По мнению, широко распространенному среди историков и политологов, ХХI век будет эпохой этнических и этноконфессиональных конфликтов. Те глобальные факторы, которые определяли ход мировых событий во второй половине минувшего столетия (в первую очередь холодная война и вечная угроза ее перерастания во всеобщую ядерную катастрофу), ушли в прошлое. Все выглядит так, будто человечество, избавившись от идеологически мотивированных конфликтов, занялось решением более значимых и насущных проблем. В условиях противостояния двух мировых систем они оставались «замороженными». Но теперь на первые позиции повестки дня вышли вопросы, связанные с давними ссорами национального и религиозного свойства. Нации, этнические группы, конфессиональные сообщества принялись сводить друг с другом старые счеты.

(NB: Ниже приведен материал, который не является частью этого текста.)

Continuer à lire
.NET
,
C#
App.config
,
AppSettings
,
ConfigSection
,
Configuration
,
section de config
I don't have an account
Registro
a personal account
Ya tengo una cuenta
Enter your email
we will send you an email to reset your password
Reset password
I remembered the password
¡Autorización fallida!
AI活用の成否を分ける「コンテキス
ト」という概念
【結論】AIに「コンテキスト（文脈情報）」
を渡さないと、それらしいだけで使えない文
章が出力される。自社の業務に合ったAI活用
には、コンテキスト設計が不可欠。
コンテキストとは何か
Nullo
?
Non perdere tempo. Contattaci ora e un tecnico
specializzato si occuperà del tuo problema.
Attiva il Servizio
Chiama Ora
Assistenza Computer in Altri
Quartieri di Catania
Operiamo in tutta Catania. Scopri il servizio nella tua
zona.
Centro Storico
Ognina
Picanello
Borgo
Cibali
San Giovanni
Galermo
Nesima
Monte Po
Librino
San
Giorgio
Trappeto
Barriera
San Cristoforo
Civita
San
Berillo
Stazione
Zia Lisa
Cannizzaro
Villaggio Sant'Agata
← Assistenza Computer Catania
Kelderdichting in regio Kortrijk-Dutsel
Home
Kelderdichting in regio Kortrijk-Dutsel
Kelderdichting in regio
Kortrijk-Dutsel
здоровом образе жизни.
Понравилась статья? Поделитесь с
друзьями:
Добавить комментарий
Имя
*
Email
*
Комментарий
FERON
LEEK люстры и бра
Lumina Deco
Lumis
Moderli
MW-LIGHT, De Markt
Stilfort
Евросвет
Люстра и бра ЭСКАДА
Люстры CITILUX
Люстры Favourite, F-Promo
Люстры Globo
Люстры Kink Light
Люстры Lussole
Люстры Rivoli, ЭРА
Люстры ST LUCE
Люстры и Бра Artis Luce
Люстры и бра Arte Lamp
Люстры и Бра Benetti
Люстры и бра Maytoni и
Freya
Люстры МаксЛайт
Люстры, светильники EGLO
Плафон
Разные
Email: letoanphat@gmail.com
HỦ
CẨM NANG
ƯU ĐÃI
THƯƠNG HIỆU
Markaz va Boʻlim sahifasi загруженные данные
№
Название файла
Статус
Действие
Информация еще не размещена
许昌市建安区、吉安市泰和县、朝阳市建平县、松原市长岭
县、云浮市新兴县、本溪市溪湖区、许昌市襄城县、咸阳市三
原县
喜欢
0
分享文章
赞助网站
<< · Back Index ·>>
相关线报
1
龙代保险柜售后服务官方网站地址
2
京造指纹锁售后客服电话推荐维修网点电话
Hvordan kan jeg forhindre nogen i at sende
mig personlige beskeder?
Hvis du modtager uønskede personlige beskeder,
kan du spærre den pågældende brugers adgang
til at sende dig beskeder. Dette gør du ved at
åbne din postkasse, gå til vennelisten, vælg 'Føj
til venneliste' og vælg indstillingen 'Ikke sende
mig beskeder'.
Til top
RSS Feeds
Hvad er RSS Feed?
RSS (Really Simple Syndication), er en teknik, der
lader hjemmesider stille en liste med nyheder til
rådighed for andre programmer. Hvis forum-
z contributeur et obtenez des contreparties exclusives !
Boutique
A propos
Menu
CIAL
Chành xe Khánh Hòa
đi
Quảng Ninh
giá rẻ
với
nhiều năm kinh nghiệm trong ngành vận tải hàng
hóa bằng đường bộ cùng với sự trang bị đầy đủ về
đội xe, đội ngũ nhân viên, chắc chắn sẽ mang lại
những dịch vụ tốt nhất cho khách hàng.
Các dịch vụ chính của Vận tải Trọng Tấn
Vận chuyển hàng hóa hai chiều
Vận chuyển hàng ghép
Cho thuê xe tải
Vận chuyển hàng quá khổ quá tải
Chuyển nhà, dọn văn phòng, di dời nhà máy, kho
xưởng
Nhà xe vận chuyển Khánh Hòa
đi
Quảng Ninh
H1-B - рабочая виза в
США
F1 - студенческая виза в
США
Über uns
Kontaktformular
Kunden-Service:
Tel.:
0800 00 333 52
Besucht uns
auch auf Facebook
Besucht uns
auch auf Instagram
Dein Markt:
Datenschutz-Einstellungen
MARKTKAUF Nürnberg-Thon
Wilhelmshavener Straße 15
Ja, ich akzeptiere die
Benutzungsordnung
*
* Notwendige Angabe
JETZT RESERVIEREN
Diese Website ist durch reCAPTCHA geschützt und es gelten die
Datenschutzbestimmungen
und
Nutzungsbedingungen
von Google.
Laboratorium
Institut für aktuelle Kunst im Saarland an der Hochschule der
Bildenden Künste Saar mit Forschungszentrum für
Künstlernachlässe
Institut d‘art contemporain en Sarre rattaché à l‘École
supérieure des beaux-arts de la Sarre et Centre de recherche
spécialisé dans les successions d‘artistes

Укоренившийся после Октябрьской революции раскол мира по идеологическому принципу имел в известной степени искусственный, противоречащий природе человечества характер. Национализм и религия, в которых марксизм отказывался видеть одну из движущих сил поведения людей, оказались несравненно более сильной мотивацией, чем классовая вражда и жажда социального равенства. Вероятно, именно эта особенность человеческой психики объясняет, почему движения, зиждущиеся на идеологии классовой борьбы, довольно быстро раскалываются и распадаются в отличие от этнических и конфессиональных движений.

Когда в определенной группе населения вызревает убеждение в том, что она является обездоленной и дискриминируемой именно вследствие ее этнических либо конфессиональных отличий от господствующей общности, у нее формируется менталитет, угрожающий возникновением в обществе перманентного насилия. Речь идет о своего рода новом люмпен-пролетариате – о маргинальных слоях, отчужденных от преобладающей, более состоятельной и привилегированной части населения. Например, таких, как негры в США, образующие так называемый underclass, или бунтовавшие в 2005 году в парижских предместьях арабские подростки.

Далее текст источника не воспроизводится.